La cinta no adquiere matices políticos ni controversias históricas. Lo que importa es el hombre que posee ideales y los persigue aunque esté, según el cristal con el cual se mire, correcto o equivocado: a pesar de ser primo del Zar, el general está consciente de la realidad del ejército y de la frivolidad del regente que no ama a su nación como debería; el amor es soberano y se encuentra más allá de cualquier situación política, y eso hace que Natalia se entregue a la pasión amorosa porque tiene enfrente a un hombre íntegro aunque opuesto a sus propios afanes de cambio; la venganza, largo tiempo anhelada, se suprime ante la admiración hacia un hombre que ha sido fiel a sus convicciones, porque la locura repentina del general ha permitido la visión de lo que fue el amor a la patria.
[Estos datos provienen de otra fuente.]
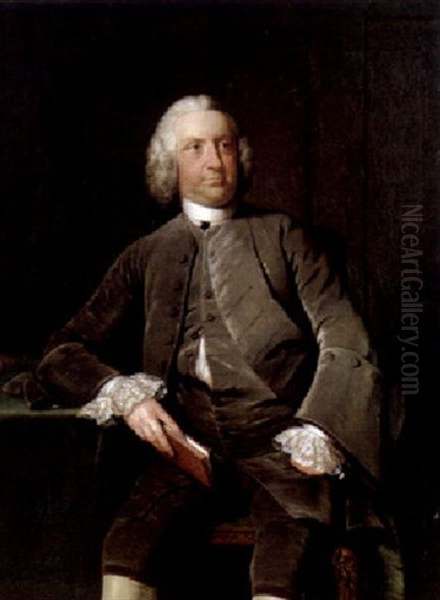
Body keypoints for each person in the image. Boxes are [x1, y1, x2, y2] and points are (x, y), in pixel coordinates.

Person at [33, 95, 383, 600]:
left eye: (223, 146)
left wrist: (318, 430)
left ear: (239, 157)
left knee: (283, 568)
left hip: (280, 453)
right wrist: (123, 393)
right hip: (184, 453)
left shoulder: (286, 236)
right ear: (169, 166)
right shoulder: (147, 253)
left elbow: (345, 338)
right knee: (125, 554)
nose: (214, 161)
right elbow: (64, 349)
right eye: (195, 148)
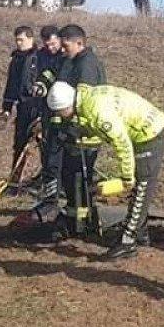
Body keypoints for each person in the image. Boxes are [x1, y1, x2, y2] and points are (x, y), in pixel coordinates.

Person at [47, 81, 164, 261]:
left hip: (150, 132)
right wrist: (83, 132)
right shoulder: (86, 100)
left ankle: (128, 242)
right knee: (139, 187)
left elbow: (122, 144)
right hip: (140, 130)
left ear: (67, 106)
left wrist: (126, 177)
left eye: (60, 113)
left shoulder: (96, 110)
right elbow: (102, 130)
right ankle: (141, 234)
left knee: (141, 187)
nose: (61, 116)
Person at [33, 25, 106, 232]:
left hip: (83, 134)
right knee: (68, 176)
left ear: (79, 43)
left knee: (79, 178)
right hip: (66, 131)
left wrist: (73, 129)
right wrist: (41, 84)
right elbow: (51, 72)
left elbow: (84, 104)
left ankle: (83, 224)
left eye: (65, 46)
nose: (62, 50)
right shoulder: (68, 59)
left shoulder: (87, 66)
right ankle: (74, 218)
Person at [1, 26, 42, 181]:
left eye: (21, 40)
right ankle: (15, 179)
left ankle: (48, 178)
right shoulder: (16, 58)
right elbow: (11, 84)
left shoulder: (39, 57)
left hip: (37, 106)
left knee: (43, 144)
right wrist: (7, 107)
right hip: (22, 106)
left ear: (30, 39)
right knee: (19, 144)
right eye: (17, 40)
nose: (18, 43)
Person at [32, 25, 64, 193]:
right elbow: (46, 74)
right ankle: (50, 183)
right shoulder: (41, 56)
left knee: (60, 150)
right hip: (46, 109)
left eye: (53, 44)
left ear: (59, 39)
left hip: (65, 110)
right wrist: (40, 85)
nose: (51, 48)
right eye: (47, 45)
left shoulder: (67, 56)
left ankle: (61, 185)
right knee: (47, 148)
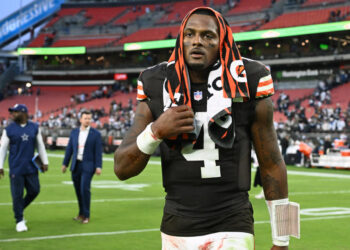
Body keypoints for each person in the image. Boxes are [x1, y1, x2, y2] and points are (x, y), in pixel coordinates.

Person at [114, 7, 299, 249]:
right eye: (189, 34)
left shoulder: (249, 79)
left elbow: (273, 163)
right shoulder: (156, 82)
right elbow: (121, 168)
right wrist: (155, 131)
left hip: (233, 223)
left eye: (207, 35)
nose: (196, 42)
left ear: (222, 41)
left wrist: (283, 240)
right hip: (176, 225)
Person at [0, 104, 49, 232]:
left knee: (35, 190)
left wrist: (45, 161)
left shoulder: (34, 127)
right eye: (12, 112)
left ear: (24, 113)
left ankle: (18, 209)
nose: (13, 114)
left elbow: (40, 145)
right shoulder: (8, 129)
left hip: (31, 167)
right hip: (16, 168)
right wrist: (0, 166)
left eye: (16, 112)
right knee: (17, 195)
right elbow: (3, 149)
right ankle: (19, 220)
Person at [62, 110, 102, 224]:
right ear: (80, 119)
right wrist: (65, 163)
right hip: (76, 165)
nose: (88, 120)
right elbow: (69, 149)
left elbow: (98, 152)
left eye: (89, 118)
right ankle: (81, 213)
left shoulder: (96, 134)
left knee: (85, 189)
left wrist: (98, 166)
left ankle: (87, 215)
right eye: (85, 118)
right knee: (78, 190)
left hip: (88, 166)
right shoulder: (74, 132)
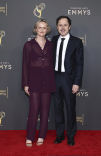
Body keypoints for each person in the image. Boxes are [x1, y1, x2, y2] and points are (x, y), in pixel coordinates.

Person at [22, 19, 56, 147]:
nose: (42, 30)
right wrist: (26, 84)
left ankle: (42, 135)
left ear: (47, 30)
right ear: (36, 29)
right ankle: (30, 136)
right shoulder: (28, 45)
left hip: (48, 81)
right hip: (34, 82)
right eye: (39, 27)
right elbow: (25, 65)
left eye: (44, 28)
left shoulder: (51, 45)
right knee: (34, 109)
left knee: (45, 110)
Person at [52, 16, 83, 146]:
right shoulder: (53, 40)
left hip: (69, 79)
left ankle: (70, 136)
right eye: (60, 25)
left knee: (70, 109)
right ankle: (60, 135)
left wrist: (76, 83)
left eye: (65, 25)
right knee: (58, 109)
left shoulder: (76, 42)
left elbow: (79, 64)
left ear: (69, 26)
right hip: (55, 78)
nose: (63, 27)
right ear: (57, 27)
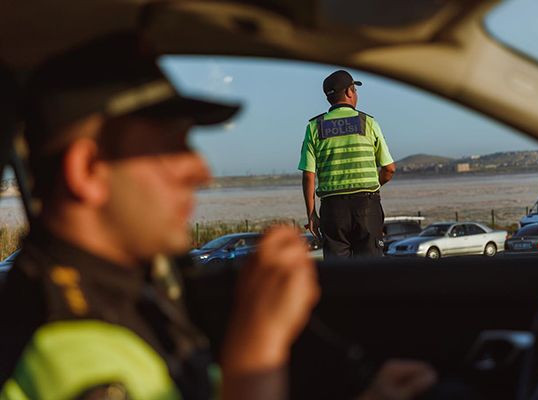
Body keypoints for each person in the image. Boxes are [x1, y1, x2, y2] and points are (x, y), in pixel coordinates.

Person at [0, 34, 435, 400]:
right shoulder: (65, 353)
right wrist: (256, 353)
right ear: (87, 171)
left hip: (332, 209)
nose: (201, 170)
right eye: (170, 147)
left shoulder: (146, 285)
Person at [298, 70, 396, 258]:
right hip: (366, 205)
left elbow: (308, 175)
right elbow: (389, 169)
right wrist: (372, 184)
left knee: (337, 273)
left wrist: (311, 215)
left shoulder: (313, 127)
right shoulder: (368, 122)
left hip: (332, 209)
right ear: (350, 92)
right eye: (355, 90)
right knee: (371, 271)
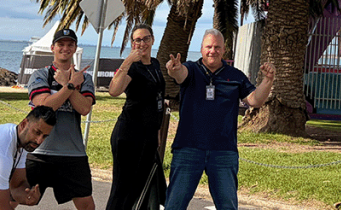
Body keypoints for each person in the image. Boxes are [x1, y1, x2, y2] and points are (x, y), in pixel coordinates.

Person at [164, 28, 275, 210]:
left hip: (223, 151)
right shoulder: (191, 69)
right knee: (174, 204)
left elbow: (255, 101)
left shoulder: (235, 76)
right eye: (208, 46)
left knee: (227, 206)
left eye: (217, 47)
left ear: (224, 50)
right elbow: (179, 74)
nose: (212, 51)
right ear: (201, 49)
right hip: (189, 149)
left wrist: (268, 81)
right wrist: (174, 69)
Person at [26, 28, 96, 210]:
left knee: (87, 204)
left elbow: (84, 108)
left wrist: (66, 85)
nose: (65, 48)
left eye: (70, 44)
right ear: (52, 48)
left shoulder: (85, 78)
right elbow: (44, 108)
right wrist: (71, 86)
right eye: (61, 44)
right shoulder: (41, 75)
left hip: (72, 153)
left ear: (75, 48)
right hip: (38, 151)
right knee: (14, 198)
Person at [106, 24, 166, 210]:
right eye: (137, 40)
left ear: (152, 40)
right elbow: (114, 90)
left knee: (142, 186)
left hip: (148, 136)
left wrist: (156, 130)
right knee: (122, 189)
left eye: (146, 38)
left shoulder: (155, 64)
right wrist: (127, 62)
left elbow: (157, 99)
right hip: (129, 134)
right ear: (132, 44)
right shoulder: (132, 68)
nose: (142, 43)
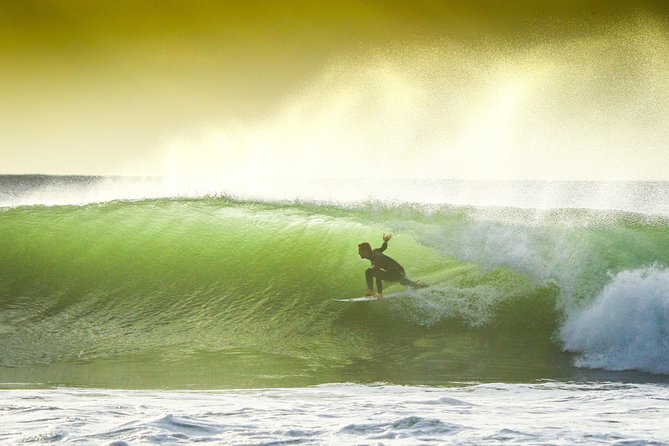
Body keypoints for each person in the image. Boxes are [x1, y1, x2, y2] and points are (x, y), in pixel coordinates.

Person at [357, 234, 422, 298]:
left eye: (360, 251)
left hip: (398, 274)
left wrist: (380, 293)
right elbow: (383, 248)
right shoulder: (374, 251)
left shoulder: (376, 259)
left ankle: (370, 291)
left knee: (369, 271)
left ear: (365, 251)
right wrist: (385, 241)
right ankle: (414, 284)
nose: (359, 253)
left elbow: (378, 276)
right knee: (371, 272)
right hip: (399, 271)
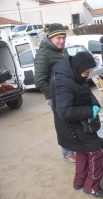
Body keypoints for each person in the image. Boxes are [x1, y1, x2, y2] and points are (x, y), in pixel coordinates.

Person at [50, 51, 103, 198]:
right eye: (86, 72)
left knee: (82, 151)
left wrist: (94, 104)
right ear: (79, 68)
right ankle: (91, 186)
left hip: (78, 124)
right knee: (96, 151)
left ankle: (79, 181)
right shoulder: (64, 82)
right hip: (72, 126)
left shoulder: (75, 75)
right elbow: (65, 111)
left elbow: (86, 92)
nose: (88, 75)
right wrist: (89, 111)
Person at [34, 23, 76, 165]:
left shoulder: (62, 51)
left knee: (72, 121)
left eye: (63, 37)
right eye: (58, 38)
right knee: (63, 124)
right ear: (50, 38)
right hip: (56, 98)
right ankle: (67, 153)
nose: (62, 41)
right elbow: (39, 81)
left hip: (68, 94)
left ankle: (75, 148)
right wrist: (55, 96)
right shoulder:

El cine silente de los grandes maestros llama mucho la atención por el cuidado narrativo, la iluminación perfecta, los detalles que permiten el avance de la trama. “La última orden” es apabullante por el contraste que sugiere: los extras de Hollywood son tan vulgares y provocadores como los revolucionarios rusos; el director de cine tiene a su lado a los hombres que atienden hasta su último capricho como los militares alrededor del general ruso; en tiempos distintos, en lugares diferentes, hay una comparación de la igualdad de roles y sistemas para que se note que mientras más se cambie más se seguirá igual. De hecho, uno nunca se entera de los motivos que llevaron al revolucionario Leo, miembro de un estado político al que apoyaba, a la meca capitalista de Hollywood (acorde con los principios del comunismo).

Von Sternberg siempre fue un apasionado de los personajes zaristas o imperiales. Su gusto por el lujo fue constante (hay que revisar sus cintas con Marlene: ya sea en China o Rusia o España). “La última orden” es ejemplo de dichas pasiones desde los puntos de vista que le eran más queridos.